Another advantage I think is that I can also buy books from Google Play, Smashwords, Kobo, and other eBook stores. I don't think you can do that with the Kindle Paperwhite.


----------



## bluebreezes (Nov 11, 2016)

One of the biggest advantages for me about the basic Kindle is the non-glare screen and no backlight, which for many people, like me, can disrupt the ability to fall asleep easily. I used to read books on my iPad, and even using the feature to change the backlight tint to a warmer hue, it was a problem. The Kindle resolved all that for me.

There are lots of articles about this, but here's one: http://www.webmd.com/sleep-disorders/news/20141222/tablets-and-e-readers-may-disrupt-your-sleep#1


----------



## Happyflowerlady (May 28, 2021)

I have been reading with my regular Kindle Fire for some years now, and I really like it for reading a regular book (such as a novel), which does not have any charts, graphs, or pictures of anything.  
When I am reading something that I need to see illustrations, then I use the iPad instead, because it is much easier to enlarge the illustration and see what they are showing me with it. 
Because I have my iPads,and iPhone, I never actually use the Kindle Fire as a tablet, even though it is functional for that, just like any other tablet. 

I was browsing the Kindles on Amazon (someone mentioned they might be going on sale), and was looking at the dedicated e-readers, the Paperwhite and the Oasis.  
The Oasis (for me) is way too expensive, (around $250) and not necessary; but the Paperwhite is fairly affordable and has good resolution for reading, plus has a light for reading in the dark.
  I do not usually read in the dark, but it is nice to know that is possible. The battery lasts much longer than the Kindle Fire battery, and would only need charging once every 1-2 weeks instead of every day like the Fire tablet. 

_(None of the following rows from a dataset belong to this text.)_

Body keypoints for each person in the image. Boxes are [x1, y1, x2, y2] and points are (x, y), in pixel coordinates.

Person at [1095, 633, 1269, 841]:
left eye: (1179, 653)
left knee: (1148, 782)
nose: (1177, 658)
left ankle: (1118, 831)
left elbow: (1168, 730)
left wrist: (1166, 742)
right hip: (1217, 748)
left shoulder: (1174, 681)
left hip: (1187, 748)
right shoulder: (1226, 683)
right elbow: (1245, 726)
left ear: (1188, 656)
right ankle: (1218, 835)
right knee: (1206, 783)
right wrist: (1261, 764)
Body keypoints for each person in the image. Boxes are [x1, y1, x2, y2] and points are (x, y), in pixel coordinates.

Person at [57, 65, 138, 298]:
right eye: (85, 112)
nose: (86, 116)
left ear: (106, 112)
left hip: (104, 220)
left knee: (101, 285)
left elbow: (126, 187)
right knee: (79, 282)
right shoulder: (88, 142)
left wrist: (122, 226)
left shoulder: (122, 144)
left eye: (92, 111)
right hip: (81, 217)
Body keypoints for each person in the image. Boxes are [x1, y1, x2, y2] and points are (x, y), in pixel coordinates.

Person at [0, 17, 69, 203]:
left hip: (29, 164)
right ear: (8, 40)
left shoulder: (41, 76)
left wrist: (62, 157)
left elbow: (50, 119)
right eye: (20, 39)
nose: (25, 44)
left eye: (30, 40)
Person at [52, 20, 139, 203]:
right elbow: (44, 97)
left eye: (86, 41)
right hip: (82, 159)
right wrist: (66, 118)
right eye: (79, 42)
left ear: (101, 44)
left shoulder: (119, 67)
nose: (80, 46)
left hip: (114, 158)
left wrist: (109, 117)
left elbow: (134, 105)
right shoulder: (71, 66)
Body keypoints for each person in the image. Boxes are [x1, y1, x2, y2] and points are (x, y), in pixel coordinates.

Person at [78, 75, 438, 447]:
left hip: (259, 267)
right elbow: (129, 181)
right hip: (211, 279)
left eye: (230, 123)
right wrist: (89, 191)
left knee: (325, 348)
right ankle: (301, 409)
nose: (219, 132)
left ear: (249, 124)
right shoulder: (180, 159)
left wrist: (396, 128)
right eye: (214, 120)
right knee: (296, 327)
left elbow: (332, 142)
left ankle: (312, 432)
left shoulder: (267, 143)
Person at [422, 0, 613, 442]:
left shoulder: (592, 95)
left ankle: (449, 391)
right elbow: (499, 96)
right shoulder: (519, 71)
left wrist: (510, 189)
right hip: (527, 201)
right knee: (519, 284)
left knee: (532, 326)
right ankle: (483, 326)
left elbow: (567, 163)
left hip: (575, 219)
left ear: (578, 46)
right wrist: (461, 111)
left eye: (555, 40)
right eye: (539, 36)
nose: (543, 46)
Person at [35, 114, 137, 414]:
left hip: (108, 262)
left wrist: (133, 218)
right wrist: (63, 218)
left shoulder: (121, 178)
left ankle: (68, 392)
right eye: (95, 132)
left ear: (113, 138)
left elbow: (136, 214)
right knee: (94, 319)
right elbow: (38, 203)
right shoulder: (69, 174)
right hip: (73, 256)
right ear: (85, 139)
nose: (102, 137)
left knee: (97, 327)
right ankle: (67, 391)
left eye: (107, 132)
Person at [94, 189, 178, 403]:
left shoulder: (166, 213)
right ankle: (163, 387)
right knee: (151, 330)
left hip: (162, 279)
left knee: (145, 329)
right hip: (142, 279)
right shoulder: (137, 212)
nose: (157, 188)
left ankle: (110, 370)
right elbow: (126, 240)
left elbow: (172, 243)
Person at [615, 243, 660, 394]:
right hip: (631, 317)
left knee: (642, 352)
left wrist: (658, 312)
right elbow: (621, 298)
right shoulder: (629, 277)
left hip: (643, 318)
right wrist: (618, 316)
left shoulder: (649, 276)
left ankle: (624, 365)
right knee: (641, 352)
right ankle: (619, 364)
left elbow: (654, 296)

When I found one that was $129, and amazon lets you make payments, I was interested, and then I read that if you have Kindle Unlimited (which I do have), it was under half price (about $64 altogether), that was enough for me to decide I needed a new Kindle Paperwhite. 
It should be here tomorrow, and I am looking forward to trying it out. 
Naturally, I will still use the iPad for anything with illustrations, but for recreational reading, the Paperwhite should be perfect. 

Here is a neat little comparison video that goes over some of the benefits and drawbacks of reading on the Kindle, iPad, and paper books.


----------



## hollydolly (May 28, 2021)

Yes I have the Kindle Paperwhite..had it a few years now.

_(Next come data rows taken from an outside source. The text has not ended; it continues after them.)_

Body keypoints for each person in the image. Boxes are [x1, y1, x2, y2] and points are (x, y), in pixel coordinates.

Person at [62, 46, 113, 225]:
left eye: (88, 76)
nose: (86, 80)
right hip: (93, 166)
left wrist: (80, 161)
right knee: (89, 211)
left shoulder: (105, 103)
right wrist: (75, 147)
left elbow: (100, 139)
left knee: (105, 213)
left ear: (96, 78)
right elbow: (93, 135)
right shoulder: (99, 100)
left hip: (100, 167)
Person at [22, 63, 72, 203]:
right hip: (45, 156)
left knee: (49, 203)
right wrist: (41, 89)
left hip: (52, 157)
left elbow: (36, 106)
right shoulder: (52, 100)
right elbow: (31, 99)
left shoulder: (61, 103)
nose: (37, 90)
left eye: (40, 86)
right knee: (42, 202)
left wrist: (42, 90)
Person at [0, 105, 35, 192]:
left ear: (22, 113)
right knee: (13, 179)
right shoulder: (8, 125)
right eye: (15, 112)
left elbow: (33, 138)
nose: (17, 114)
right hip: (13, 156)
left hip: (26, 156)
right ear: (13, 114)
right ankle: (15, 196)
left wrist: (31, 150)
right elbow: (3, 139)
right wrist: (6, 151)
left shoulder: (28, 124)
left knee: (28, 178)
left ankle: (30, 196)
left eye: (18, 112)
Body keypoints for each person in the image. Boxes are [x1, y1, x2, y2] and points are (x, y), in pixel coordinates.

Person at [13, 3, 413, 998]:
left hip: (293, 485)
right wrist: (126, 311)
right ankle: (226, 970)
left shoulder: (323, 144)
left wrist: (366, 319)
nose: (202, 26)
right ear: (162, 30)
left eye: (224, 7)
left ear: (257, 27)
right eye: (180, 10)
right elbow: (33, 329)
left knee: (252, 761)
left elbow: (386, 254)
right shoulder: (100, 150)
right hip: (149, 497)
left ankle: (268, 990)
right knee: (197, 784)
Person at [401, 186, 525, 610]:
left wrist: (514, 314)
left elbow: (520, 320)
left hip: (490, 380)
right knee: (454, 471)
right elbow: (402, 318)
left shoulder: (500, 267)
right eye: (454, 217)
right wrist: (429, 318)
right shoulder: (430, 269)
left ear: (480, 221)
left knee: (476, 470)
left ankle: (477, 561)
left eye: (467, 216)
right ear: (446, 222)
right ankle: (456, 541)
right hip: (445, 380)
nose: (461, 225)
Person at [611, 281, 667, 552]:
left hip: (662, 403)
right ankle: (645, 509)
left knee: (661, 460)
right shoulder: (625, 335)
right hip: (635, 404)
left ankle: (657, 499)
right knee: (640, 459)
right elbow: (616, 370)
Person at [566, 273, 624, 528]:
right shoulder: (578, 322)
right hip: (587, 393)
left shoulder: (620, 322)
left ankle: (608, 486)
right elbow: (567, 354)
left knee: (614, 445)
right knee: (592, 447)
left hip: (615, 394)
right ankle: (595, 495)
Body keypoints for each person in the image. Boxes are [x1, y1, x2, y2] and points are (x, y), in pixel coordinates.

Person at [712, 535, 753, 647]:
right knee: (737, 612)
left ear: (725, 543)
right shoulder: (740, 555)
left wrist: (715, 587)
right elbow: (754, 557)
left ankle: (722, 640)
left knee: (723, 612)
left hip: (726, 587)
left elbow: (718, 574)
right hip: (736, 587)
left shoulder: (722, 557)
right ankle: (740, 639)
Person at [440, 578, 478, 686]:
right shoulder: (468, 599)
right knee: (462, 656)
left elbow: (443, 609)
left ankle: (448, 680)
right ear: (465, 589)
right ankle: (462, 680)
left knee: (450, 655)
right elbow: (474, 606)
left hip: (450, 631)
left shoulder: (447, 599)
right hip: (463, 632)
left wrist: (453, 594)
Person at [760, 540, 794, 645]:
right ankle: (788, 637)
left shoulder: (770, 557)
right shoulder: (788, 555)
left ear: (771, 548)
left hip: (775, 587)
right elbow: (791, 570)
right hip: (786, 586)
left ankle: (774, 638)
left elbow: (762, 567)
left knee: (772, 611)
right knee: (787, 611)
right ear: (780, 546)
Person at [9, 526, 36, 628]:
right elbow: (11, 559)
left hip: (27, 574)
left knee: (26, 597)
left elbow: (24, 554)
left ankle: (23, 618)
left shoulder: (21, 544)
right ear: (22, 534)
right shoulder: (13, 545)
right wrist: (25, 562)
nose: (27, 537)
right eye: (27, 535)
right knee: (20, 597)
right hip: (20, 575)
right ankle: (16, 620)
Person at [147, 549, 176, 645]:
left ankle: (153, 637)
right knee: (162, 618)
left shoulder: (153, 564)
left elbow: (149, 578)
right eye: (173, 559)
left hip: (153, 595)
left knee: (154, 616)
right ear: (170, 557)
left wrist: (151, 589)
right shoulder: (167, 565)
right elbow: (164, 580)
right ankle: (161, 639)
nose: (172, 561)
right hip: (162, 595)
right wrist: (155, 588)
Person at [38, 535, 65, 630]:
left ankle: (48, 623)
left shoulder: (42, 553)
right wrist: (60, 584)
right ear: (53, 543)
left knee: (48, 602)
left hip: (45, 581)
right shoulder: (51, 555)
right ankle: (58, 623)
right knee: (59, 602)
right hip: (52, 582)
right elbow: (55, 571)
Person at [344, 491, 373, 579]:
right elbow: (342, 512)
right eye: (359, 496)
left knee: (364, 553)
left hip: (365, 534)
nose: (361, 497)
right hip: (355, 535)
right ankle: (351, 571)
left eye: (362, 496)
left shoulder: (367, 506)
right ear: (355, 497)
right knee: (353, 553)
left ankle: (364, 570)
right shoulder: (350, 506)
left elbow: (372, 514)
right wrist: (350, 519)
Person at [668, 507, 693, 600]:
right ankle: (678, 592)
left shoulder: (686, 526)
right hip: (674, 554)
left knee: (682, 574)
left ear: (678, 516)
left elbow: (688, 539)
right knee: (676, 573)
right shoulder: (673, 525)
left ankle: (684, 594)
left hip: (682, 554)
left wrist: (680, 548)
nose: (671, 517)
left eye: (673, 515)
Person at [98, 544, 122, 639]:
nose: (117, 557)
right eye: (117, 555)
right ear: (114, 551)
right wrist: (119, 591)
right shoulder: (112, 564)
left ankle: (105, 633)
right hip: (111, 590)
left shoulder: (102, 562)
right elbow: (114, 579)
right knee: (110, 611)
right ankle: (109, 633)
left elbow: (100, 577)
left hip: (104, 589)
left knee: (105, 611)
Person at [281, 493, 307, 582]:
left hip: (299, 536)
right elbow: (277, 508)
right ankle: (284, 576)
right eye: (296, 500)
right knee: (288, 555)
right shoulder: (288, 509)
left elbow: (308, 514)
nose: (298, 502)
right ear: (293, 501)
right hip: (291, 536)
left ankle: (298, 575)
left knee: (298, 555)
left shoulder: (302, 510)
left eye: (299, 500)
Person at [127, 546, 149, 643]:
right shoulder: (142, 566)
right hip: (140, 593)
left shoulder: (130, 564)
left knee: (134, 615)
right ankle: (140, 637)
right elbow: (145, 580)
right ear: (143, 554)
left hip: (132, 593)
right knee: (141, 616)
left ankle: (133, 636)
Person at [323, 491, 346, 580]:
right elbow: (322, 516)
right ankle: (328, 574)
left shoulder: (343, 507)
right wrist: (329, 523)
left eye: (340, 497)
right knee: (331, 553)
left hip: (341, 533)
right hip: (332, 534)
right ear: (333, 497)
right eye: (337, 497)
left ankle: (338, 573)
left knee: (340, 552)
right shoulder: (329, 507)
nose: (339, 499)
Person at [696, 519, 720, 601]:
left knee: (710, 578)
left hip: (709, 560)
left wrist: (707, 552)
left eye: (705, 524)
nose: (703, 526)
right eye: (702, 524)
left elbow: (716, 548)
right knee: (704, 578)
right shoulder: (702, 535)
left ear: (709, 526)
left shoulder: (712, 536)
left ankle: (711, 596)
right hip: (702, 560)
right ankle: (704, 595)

Initially I wanted the Kindle Fire, but I was told it wasn't so easy to read on that in the sunshine or at night so I got the paperwhite.

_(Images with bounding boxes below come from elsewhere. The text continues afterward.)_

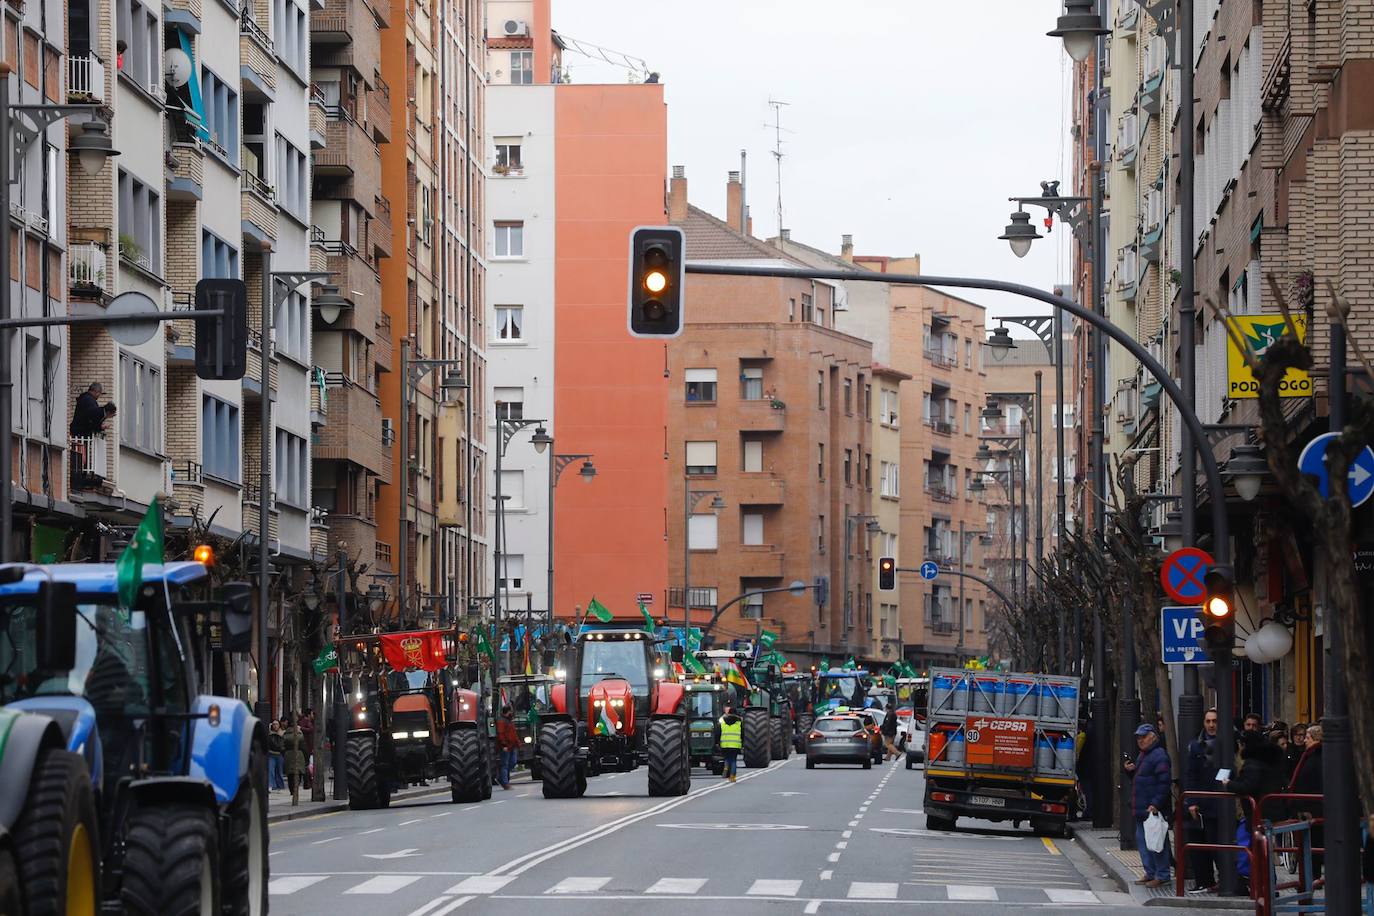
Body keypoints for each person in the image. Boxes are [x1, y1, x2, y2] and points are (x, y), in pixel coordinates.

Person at [1124, 723, 1172, 887]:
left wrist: (1156, 804)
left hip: (1151, 808)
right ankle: (1151, 872)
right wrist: (1131, 771)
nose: (1140, 740)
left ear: (1152, 737)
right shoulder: (1144, 755)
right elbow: (1141, 779)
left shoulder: (1158, 755)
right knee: (1145, 842)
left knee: (1156, 843)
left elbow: (1164, 783)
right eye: (1138, 737)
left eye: (1143, 737)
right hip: (1143, 807)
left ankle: (1162, 874)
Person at [1184, 708, 1222, 893]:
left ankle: (1223, 878)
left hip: (1220, 802)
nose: (1211, 725)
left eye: (1214, 721)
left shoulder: (1228, 743)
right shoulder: (1196, 745)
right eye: (1208, 721)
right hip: (1202, 802)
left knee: (1217, 843)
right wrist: (1192, 800)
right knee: (1200, 843)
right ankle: (1204, 880)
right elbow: (1191, 774)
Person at [1288, 723, 1324, 876]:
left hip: (1314, 808)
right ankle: (1312, 876)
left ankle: (1313, 876)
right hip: (1311, 806)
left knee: (1314, 843)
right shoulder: (1309, 755)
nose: (1304, 740)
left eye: (1308, 737)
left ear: (1316, 739)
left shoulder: (1316, 757)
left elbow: (1312, 783)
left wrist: (1305, 807)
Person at [282, 715, 308, 806]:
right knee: (298, 773)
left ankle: (292, 790)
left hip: (288, 755)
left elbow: (282, 745)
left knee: (290, 774)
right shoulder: (299, 734)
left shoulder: (285, 734)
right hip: (299, 755)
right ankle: (295, 789)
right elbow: (303, 743)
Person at [495, 705, 520, 789]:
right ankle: (505, 783)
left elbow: (514, 733)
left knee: (513, 762)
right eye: (511, 711)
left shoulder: (510, 721)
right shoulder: (501, 721)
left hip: (512, 746)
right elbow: (500, 733)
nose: (512, 713)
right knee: (505, 764)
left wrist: (518, 743)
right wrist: (504, 745)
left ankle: (501, 777)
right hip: (506, 746)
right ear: (508, 711)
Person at [718, 706, 743, 783]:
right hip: (735, 745)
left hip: (725, 744)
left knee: (727, 758)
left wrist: (718, 742)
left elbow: (718, 732)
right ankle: (732, 777)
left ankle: (726, 768)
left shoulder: (722, 721)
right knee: (733, 761)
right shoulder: (739, 722)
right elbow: (743, 734)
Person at [298, 707, 315, 789]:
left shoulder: (305, 721)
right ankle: (307, 783)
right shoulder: (306, 721)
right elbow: (310, 730)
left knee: (306, 764)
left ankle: (307, 782)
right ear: (309, 715)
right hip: (306, 747)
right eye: (312, 714)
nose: (313, 715)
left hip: (307, 746)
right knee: (306, 765)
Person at [267, 720, 286, 791]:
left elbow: (283, 745)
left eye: (276, 724)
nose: (275, 726)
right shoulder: (270, 735)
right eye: (274, 724)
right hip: (271, 754)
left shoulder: (282, 734)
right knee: (271, 771)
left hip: (280, 755)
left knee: (279, 771)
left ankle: (280, 786)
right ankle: (272, 785)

No complaints about it so far.. I use it always on holiday.. and many nights reading in bed...







Like  HFL...I also use my Ipad when I need to see something a lot bigger....


----------



## Nathan (May 28, 2021)

Timetrvlr said:


> No, I'm not planning to buy one, don't need to because you can buy books from Amazon and download a free Kindle Cloud Reader and all your books are kept in the Amazon cloud always available to you on any machine. I prefer reading on my 10.9" Google Chromebook. *It's only slightly more expensive than a Kindle Paperwhite but much more versatile in that it is a computer that I can do everything I want to do and use as a reader too.*


I use the Kindle app on my 8 year old iPad mini, works just as good(I would say better) as the Kindle Paperwhite.


----------



## Pecos (May 28, 2021)

My wife and I both have Kindle Paperwhites and enjoy them quite a bit. They are much lighter that our iPad, and under conditions of glare are easier to read. Those batteries hold a charge for a very long time. I also find that those available fonts make reading much easier.


----------



## officerripley (May 28, 2021)

I too love my Kindle Paperwhite. Only thing: None of the e-books available through our county library will work on it, only the Kindle Fire (I think) or the iPad or some other tablet. But I read the last e-book I got from the library on my laptop, so that wasn't too bad.


----------